Según fuentes gubernamentales, el lanzamiento del exministro es, en realidad, una maniobra orquestada por Mauricio Macri para posicionarse mejor de cara a la disputa por la Ciudad de Buenos Aires.
La principal inquietud del partido amarillo es proteger su distrito fundacional, el cual parece verse amenazado por los planes electorales de la secretaria general de la Presidencia, Karina Milei. En este contexto, el oficialismo cree que el PRO utiliza la figura de Lacunza para forzar una conversación más favorable sobre el futuro político de la capital federal.
A pesar de que le atribuyen una baja intención de voto, en la Casa Rosada admiten que Lacunza podría restarle apoyos vitales a Javier Milei. "Aunque midiese cinco puntos, son cinco puntos que nos recorta a nosotros porque disputa nuestro electorado", advirtió una fuente oficial, reconociendo que el economista apunta directamente a la misma base de votantes que los libertarios.
Las críticas internas no tardaron en llegar, incluyendo duros cuestionamientos a la popularidad del candidato macrista. "Lacunza es el vicepresidente de Racing.

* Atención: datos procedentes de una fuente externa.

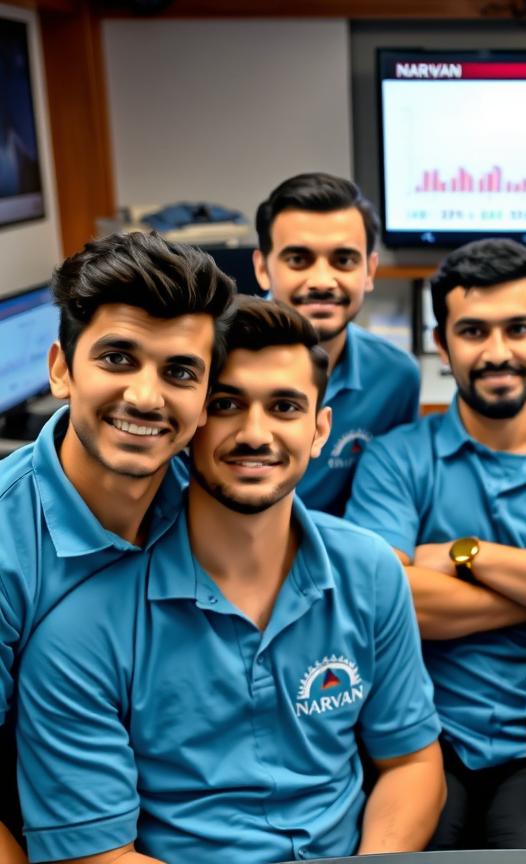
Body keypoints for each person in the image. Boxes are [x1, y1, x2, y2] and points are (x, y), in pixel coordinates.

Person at [16, 297, 444, 864]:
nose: (255, 434)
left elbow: (412, 762)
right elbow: (95, 856)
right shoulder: (83, 626)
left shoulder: (371, 573)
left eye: (285, 407)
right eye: (226, 404)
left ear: (320, 430)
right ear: (191, 420)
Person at [345, 238, 526, 849]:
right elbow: (386, 601)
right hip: (427, 742)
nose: (498, 352)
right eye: (474, 331)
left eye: (518, 329)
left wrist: (464, 555)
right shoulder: (395, 460)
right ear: (441, 343)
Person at [0, 232, 235, 863]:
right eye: (118, 359)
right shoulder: (5, 541)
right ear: (60, 369)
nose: (145, 397)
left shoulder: (212, 501)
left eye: (180, 371)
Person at [253, 172, 420, 513]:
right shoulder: (213, 359)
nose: (322, 281)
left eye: (343, 261)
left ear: (370, 271)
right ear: (262, 267)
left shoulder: (396, 377)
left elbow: (389, 498)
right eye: (298, 259)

No lo conocen ni los propios hinchas", dispararon desde Balcarce 50, en un intento por minimizar el impacto real que podría tener su postulación en la opinión pública.

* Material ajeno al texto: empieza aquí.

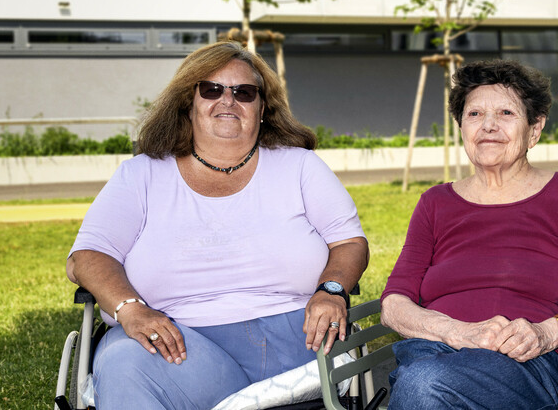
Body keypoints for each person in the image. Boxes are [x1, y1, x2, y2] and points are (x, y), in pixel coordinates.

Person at [65, 41, 369, 409]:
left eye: (244, 92)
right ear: (187, 104)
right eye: (211, 89)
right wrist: (130, 308)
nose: (228, 101)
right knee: (124, 363)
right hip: (174, 345)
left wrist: (332, 289)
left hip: (295, 342)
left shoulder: (300, 167)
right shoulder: (141, 175)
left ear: (262, 110)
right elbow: (87, 256)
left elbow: (350, 242)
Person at [379, 60, 558, 409]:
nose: (488, 125)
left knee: (423, 384)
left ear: (534, 130)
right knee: (425, 378)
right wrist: (456, 332)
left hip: (520, 361)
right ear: (461, 127)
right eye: (474, 114)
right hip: (431, 350)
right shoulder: (435, 202)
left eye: (506, 113)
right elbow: (393, 304)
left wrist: (550, 332)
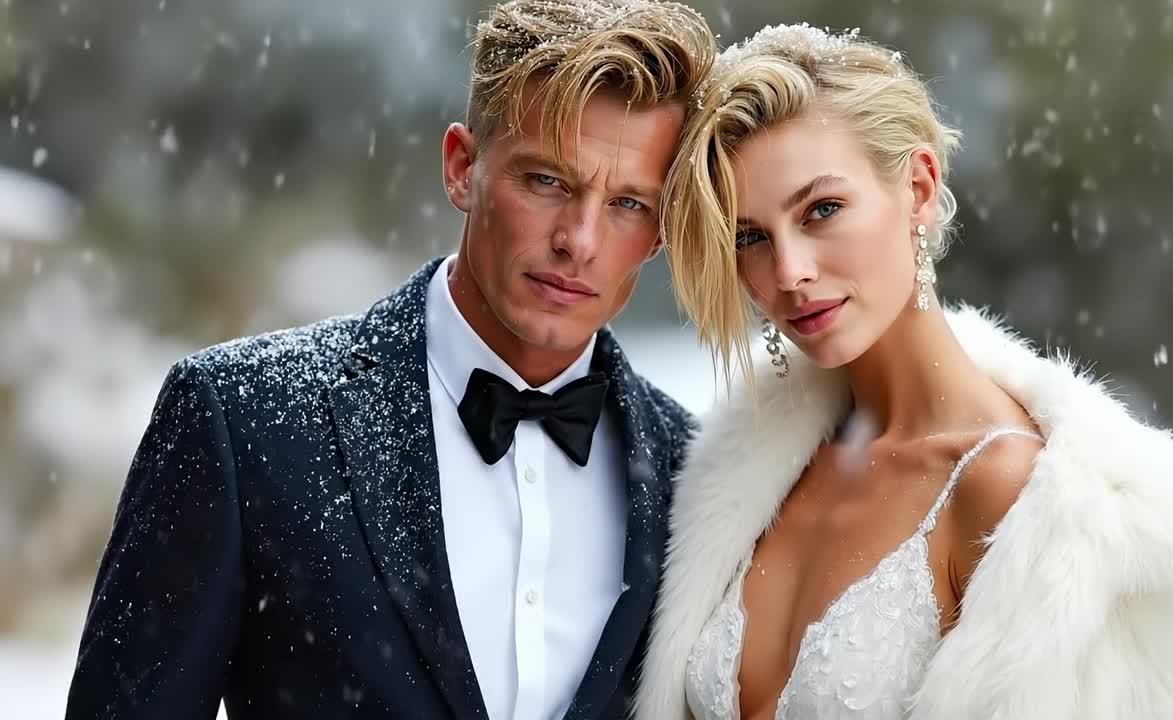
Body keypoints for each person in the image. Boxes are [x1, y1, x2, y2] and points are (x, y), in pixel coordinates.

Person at [65, 1, 715, 718]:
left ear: (662, 230)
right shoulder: (241, 419)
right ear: (462, 168)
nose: (580, 241)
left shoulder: (699, 477)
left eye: (628, 204)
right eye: (548, 181)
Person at [637, 23, 1173, 720]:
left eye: (822, 210)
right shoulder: (739, 473)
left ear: (918, 188)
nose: (789, 271)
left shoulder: (1022, 502)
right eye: (750, 237)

Por el momento, La Libertad Avanza mantiene la incertidumbre sobre si irá a una alianza con el PRO o si presentará sus propios candidatos para disputar la alcaldía porteña. Mientras tanto, figuras como Pilar Ramírez señalan que aún falta tiempo para definir acuerdos, dejando en claro que el mapa de alianzas en la Ciudad sigue siendo un terreno de alta tensión.